Tokyo Drift : detecting drift in images with NannyML and Whylogs

By Warre Dreesen, Martial Van den Broeck

Detecting drift in your data is very important when deploying models in production. It ensures that the performance of your model does not decrease due to the nature of the input data changing. There are a lot of tools out there for monitoring your data and detecting drift such as Great expectations, NannyML,... . However most of these are made for tabular data. In this blogpost we will discuss different approaches for detecting drift in images using popular tools.

Creating drift using data augmentation

To create drift we took on two different approaches. The first approach was to create one-shot images that are clearly outliers. These images were created by Silke and resulted in what can only be called art.

As a result the crossroads of Tokyo have never been so unsafe. In a span of one night it saw Romans attacking, Dragons lighting fire and for some moments they transcended to dimensions unheard of. However, the model should not be retrained on glitches of alternate realities, thus should be discovered before they establish a spot in the dataset used for retraining!

No humans were harmed in the creation of this image (fireproof umbrellas)
┄┄┄┄┄┄
- [What to work on]:
• 1. For the post on image drift, decide whether each statement agrees with it, answering yes or no with the deciding words quoted exactly: (a) most tools for monitoring data and detecting drift are made for tabular data; (b) the authors used a single approach to create drift; (c) the one-shot outlier images were created by Silke.
• 2. Please return the part of the post on image drift starting with "To create drift" and going on through "used for retraining!", copied word for word.
The listing that comes next is separate material.

- [Information supplied]:
┄┄┄┄┄┄
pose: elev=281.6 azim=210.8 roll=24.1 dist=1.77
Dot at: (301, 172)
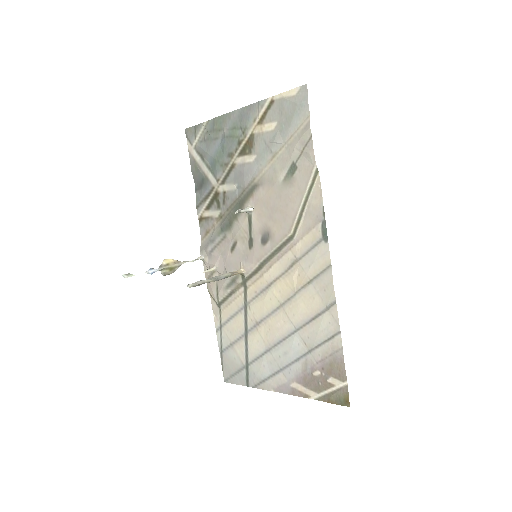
┄┄┄┄┄┄
- [Answers]:
• 1.
(a) Yes: "However most of these are made for tabular data."
(b) No: "To create drift we took on two different approaches."
(c) Yes: "These images were created by Silke"

• 2.
To create drift we took on two different approaches. The first approach was to create one-shot images that are clearly outliers. These images were created by Silke and resulted in what can only be called art.

As a result the crossroads of Tokyo have never been so unsafe. In a span of one night it saw Romans attacking, Dragons lighting fire and for some moments they transcended to dimensions unheard of. However, the model should not be retrained on glitches of alternate realities, thus should be discovered before they establish a spot in the dataset used for retraining!